All the applicants’ assets over $3000 have to go to the case. Usually, about a third of the assets under that have to be applied to the case.

Clearly, you have to be skint to get legal aid, or if you are not, you certainly will be afterwards.

It means, of course, that hundreds of moderately poor people are denied legal aid. They either go unrepresented or have to beg or borrow from friends and relatives.

In 1991, 3798 people applied for aid and 2448 got it, about half of those were handled in house and the rest contracted out to the private profession (the latter-day dock brief).

The total budget is $4.3 million. This means the case average is $1720, including all the overheads of the central office. Now, we all know that you can’t get a top-end-of-town lawyer to sneeze for $1720 these days.

The tradition has been for counsel to charge about 20 per cent less than the standard mark, but the Legal Aid Office is paying less than this. Its own staff is clearly overworked and underpaid.

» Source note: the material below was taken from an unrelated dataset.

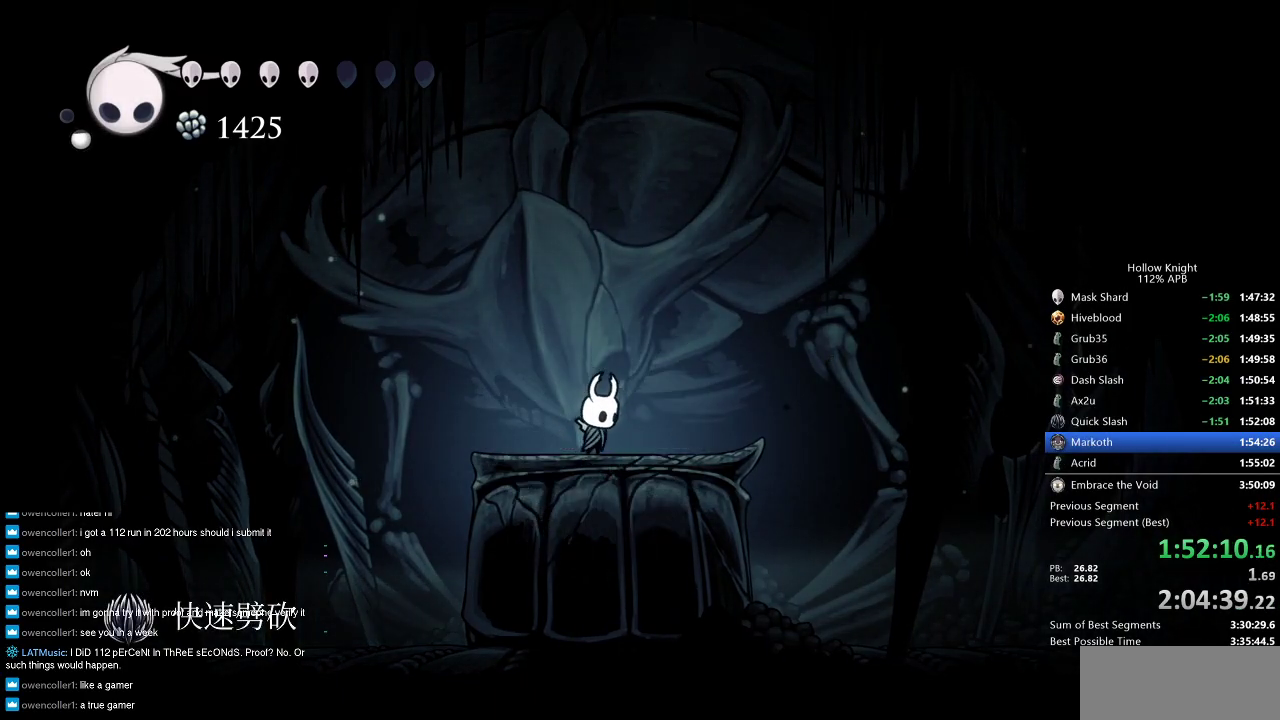
{"keys": ["heal"], "events": []}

It must therefore be the case that those on legal aid being represented by the private profession are either being represented by the altruistic or by those who are not getting or cannot get the more lucrative work. It must also be the case that those being represented by salaried staff are being represented by people with a very heavy workload and that must affect the time available for each case and therefore the overall quality of the service.

There can be no doubt that people on legal aid are being represented by competent, diligent lawyers. Many lawyers choose to go do legal aid work for the experience and out of a sense of public duty.

However, as the funding squeeze on legal aid gets tighter, it must affect the quantity and quality of representation: one representation for the rich; another for the poor.

An even worse off group are those who do not qualify for legal aid, but are by no means well-off. Many must abandon their rights in the face of the cost onslaught.

That said, the office always provides one free interview to applicants. This alone can go a long way to crystalising issues.

What can be done? Experience tells us that making the law cheaper and simpler is a hopeless cause; the trend is the other way. Perhaps we should teach more law in schools to demystify it and to provide the last resort of self-representation (at least in simpler cases) as legal-aid budgets shrink and the cost of running a case privately gets more prohibitive.